— SOURCE PASSAGE —
################
Update: 2014-02-06: changed text to be more emphatic that fpc should not be used in a causal analysis
**Update: 2014-02-04: impact of the randomized experimental design
This question has raised some fundamental issues.
You stated in your update that a researcher can control the make-up of the experimental groups. Not so. Even if one randomized an entire population, there would be imbalance, perhaps trivial, in every variable. Even with some kind of balancing algorithm, which would destroy the randomization, one can never arrange for identity of the means of the outcome variable, yet unmeasured.
You also asked Tom Lumley:
Are you saying it is legitimate to estimate the confidence interval of say, the difference between the proportion of men and women answering 'Yes' but not a p-value to determine if it is zero (i.e. to reject the null)?
I think that's what Tom meant, and I agree with its application to descriptive statistics; I'm not sure that it applies It does not apply to causal analyses, including those generated by an experiment. Your particular example is a borderline case, as you intend the results to apply to a single population at a particular time. If someone asked you to project your findings to another setting or to another time period, the confidence interval calculation probably should not include the fpc.
################
— DATASET RECORDS —
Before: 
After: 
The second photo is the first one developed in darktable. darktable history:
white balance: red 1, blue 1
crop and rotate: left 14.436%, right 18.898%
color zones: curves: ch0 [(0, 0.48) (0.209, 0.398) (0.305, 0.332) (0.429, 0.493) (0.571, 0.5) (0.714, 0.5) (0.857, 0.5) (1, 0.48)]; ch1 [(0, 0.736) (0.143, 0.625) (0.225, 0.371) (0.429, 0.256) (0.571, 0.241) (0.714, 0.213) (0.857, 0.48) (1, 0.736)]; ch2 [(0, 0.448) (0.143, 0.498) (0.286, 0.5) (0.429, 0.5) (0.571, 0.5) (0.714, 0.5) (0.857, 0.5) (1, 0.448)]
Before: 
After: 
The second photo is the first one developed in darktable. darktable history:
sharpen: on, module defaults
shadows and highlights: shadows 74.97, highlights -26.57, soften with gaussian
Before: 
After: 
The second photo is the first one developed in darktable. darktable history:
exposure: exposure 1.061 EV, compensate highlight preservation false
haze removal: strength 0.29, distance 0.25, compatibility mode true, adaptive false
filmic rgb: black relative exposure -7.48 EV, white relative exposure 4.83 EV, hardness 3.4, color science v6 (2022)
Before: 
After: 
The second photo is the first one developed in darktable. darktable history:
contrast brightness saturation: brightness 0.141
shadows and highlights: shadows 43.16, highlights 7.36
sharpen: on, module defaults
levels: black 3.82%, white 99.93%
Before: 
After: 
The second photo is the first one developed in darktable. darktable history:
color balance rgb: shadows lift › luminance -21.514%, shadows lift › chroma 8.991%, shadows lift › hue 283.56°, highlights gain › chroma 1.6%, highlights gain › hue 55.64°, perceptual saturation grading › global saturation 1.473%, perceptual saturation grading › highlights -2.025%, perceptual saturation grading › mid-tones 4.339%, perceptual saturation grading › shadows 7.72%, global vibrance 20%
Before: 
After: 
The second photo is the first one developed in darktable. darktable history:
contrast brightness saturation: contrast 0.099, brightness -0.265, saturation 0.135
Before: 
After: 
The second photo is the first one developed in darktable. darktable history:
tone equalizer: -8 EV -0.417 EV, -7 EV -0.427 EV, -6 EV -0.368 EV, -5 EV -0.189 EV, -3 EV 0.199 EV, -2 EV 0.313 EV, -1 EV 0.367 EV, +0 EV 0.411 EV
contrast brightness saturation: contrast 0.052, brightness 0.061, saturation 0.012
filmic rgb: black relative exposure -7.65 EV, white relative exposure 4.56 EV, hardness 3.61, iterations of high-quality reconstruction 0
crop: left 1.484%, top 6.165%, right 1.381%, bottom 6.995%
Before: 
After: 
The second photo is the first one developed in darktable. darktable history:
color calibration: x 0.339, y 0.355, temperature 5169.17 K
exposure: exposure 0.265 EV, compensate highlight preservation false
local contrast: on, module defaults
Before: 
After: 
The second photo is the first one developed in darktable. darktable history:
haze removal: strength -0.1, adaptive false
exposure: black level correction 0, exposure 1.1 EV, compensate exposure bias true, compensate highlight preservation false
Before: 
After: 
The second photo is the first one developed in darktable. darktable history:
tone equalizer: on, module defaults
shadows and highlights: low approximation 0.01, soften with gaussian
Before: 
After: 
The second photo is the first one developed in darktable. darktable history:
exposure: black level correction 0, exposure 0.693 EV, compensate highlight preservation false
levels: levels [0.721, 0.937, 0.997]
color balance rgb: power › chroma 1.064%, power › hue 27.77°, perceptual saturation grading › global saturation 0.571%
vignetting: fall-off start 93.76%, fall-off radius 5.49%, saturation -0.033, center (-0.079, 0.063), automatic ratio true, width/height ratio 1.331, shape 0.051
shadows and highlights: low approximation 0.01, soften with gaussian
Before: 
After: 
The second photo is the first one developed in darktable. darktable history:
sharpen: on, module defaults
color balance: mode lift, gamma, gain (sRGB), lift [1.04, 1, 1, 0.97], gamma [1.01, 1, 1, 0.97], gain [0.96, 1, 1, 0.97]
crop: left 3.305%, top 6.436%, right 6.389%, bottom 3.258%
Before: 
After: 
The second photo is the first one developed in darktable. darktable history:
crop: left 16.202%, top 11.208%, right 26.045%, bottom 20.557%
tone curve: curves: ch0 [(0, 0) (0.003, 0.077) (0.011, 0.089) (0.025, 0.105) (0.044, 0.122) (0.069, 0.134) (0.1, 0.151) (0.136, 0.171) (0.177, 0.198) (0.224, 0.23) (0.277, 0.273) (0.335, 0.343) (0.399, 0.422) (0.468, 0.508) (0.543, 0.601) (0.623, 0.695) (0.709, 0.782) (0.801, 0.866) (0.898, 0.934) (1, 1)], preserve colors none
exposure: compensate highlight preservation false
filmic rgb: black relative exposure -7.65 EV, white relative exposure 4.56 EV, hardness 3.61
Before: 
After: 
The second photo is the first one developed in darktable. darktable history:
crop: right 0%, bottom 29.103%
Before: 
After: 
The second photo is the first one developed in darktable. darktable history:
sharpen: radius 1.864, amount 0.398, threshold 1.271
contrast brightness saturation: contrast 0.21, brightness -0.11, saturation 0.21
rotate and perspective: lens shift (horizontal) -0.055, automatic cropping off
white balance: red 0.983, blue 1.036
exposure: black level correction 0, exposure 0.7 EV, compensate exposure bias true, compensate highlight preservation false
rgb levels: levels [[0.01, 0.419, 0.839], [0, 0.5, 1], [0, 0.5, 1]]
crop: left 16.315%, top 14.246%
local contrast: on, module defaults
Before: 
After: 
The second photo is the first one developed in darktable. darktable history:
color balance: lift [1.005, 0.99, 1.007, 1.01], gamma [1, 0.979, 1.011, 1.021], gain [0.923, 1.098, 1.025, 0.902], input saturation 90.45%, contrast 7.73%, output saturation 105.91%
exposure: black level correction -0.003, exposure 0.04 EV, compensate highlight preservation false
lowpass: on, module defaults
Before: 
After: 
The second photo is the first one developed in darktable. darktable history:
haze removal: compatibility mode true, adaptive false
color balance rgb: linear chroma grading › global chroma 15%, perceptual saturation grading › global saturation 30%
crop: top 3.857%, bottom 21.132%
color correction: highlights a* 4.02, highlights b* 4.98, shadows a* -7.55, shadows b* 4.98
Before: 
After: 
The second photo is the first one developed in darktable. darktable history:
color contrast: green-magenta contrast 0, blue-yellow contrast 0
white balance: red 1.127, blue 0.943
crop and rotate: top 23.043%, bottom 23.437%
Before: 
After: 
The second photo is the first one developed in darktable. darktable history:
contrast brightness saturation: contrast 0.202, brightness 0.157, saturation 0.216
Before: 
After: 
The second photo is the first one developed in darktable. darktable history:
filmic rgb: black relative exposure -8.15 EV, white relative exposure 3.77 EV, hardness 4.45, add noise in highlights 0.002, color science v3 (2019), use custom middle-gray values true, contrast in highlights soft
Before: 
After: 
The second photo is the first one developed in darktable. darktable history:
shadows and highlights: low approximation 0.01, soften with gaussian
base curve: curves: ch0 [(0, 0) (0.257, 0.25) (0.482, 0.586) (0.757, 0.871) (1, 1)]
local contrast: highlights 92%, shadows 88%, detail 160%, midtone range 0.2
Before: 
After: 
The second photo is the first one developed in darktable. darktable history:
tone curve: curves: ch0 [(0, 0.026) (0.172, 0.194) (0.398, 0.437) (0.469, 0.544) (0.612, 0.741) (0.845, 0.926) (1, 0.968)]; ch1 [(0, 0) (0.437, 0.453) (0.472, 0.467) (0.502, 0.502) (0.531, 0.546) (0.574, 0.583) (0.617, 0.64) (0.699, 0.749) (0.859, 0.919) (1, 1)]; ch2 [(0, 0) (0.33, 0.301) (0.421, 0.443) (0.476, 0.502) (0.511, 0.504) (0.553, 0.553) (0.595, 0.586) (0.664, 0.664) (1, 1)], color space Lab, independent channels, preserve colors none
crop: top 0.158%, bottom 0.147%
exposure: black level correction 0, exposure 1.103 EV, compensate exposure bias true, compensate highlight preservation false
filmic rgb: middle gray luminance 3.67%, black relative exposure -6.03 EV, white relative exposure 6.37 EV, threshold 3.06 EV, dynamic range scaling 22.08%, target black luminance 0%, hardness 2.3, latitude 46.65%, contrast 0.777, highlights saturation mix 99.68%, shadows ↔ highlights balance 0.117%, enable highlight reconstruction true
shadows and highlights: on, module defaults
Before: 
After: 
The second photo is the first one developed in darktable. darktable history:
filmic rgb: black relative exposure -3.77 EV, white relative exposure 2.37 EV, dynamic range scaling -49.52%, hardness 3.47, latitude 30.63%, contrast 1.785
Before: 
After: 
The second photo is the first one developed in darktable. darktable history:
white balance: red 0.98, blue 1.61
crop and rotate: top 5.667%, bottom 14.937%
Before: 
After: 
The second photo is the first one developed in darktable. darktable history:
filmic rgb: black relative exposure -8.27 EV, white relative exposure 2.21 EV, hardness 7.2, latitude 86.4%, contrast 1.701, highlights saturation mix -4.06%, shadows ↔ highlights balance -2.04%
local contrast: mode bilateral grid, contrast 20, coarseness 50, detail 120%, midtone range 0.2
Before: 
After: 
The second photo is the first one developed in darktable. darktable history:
################
— YOUR INSTRUCTIONS —
Return the passage on using fpc in causal analysis in full, word for word. The data has no connection to the passage on using fpc in causal analysis.

— PROBLEM SOLUTION —
Update: 2014-02-06: changed text to be more emphatic that fpc should not be used in a causal analysis
**Update: 2014-02-04: impact of the randomized experimental design
This question has raised some fundamental issues.
You stated in your update that a researcher can control the make-up of the experimental groups. Not so. Even if one randomized an entire population, there would be imbalance, perhaps trivial, in every variable. Even with some kind of balancing algorithm, which would destroy the randomization, one can never arrange for identity of the means of the outcome variable, yet unmeasured.
You also asked Tom Lumley:
Are you saying it is legitimate to estimate the confidence interval of say, the difference between the proportion of men and women answering 'Yes' but not a p-value to determine if it is zero (i.e. to reject the null)?
I think that's what Tom meant, and I agree with its application to descriptive statistics; I'm not sure that it applies It does not apply to causal analyses, including those generated by an experiment. Your particular example is a borderline case, as you intend the results to apply to a single population at a particular time. If someone asked you to project your findings to another setting or to another time period, the confidence interval calculation probably should not include the fpc.